• [EXCERPT PROVIDED]:
# Told someone off....



## andcon83 (Dec 10, 2005)

Just got a check in the mail from a customer. Last year I raised his price by $5, and told him prior to the season. Then I plow 6 times last december, so he called and complained. Got that starightened out. So this year, I sent him his December bill, and he pays it no problem. Sent out January's, and just got the check. He wraped the check in a piece of paper. On the paper it said "$xx is too much". The same price I've been charging him for two years. Well, I've had a bad few days and tonight was not much better...he picked the wrong day to send a note. He thinks that the price of gas has gone down a bit so the price of plowing should as well. I told him he could find someone else if he wanted and gave him some names. He calmed down and said keep doing it.

What would you have have done?


----------



## ryde307 (Dec 3, 2009)

Something similair. Otherwise if it is to much and issue we just tell people they would be beter of finding someone else to service there property. Not everyone works well together and the headaches are not worth the money.


----------



## buckwheat_la (Oct 11, 2009)

• [DATA SUPPLIED]:
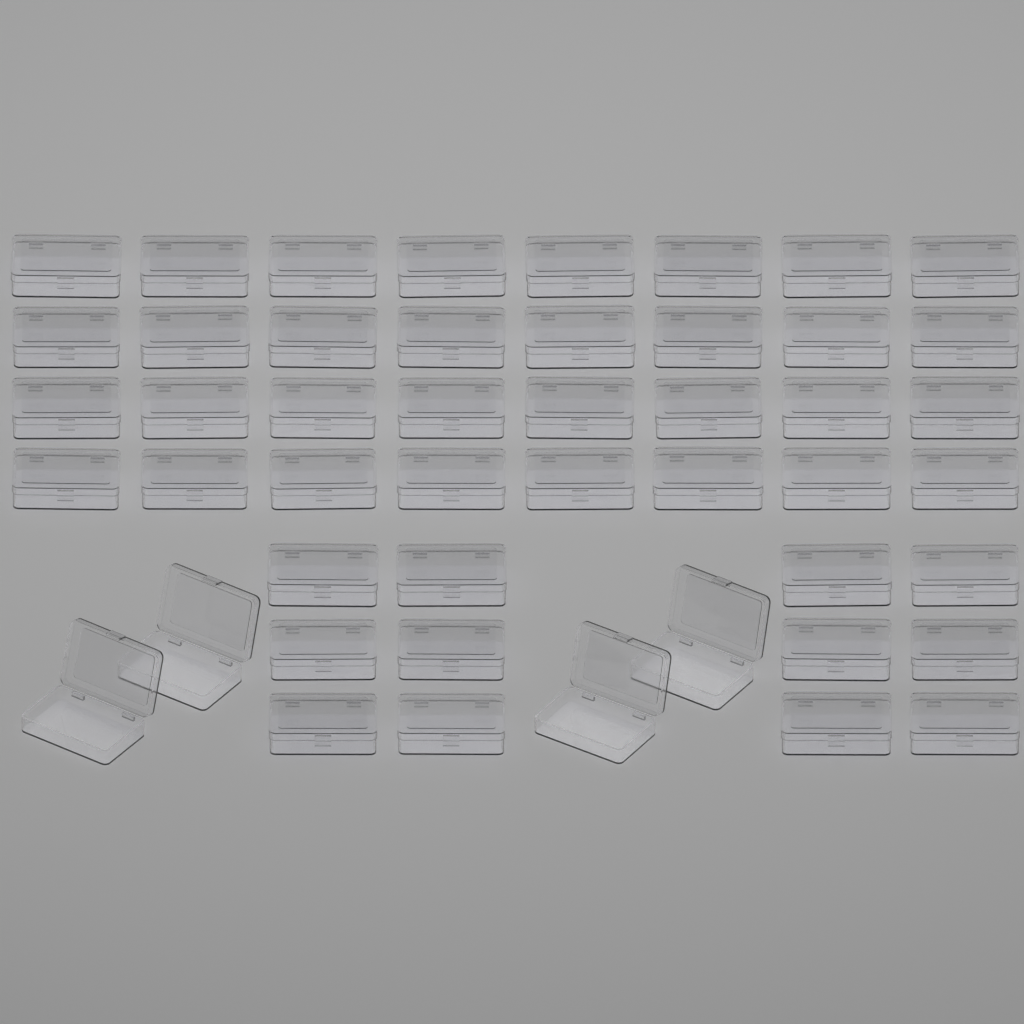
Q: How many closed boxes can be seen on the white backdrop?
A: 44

==

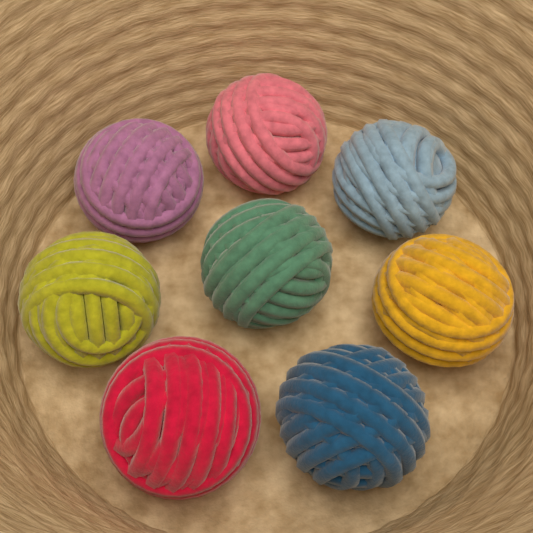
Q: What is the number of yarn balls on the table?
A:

• [PROBLEMS TO WORK ON]:
1. Please reproduce the portion of the plowing thread between "# Told someone" and "keep doing it.", inclusive, word for word.
2. In the plowing thread, how much did the customer's price go up last year?
The entries are separate from the plowing thread.

• [ANSWERS TO EACH TASK]:
1.
# Told someone off....



## andcon83 (Dec 10, 2005)

Just got a check in the mail from a customer. Last year I raised his price by $5, and told him prior to the season. Then I plow 6 times last december, so he called and complained. Got that starightened out. So this year, I sent him his December bill, and he pays it no problem. Sent out January's, and just got the check. He wraped the check in a piece of paper. On the paper it said "$xx is too much". The same price I've been charging him for two years. Well, I've had a bad few days and tonight was not much better...he picked the wrong day to send a note. He thinks that the price of gas has gone down a bit so the price of plowing should as well. I told him he could find someone else if he wanted and gave him some names. He calmed down and said keep doing it.

2. $5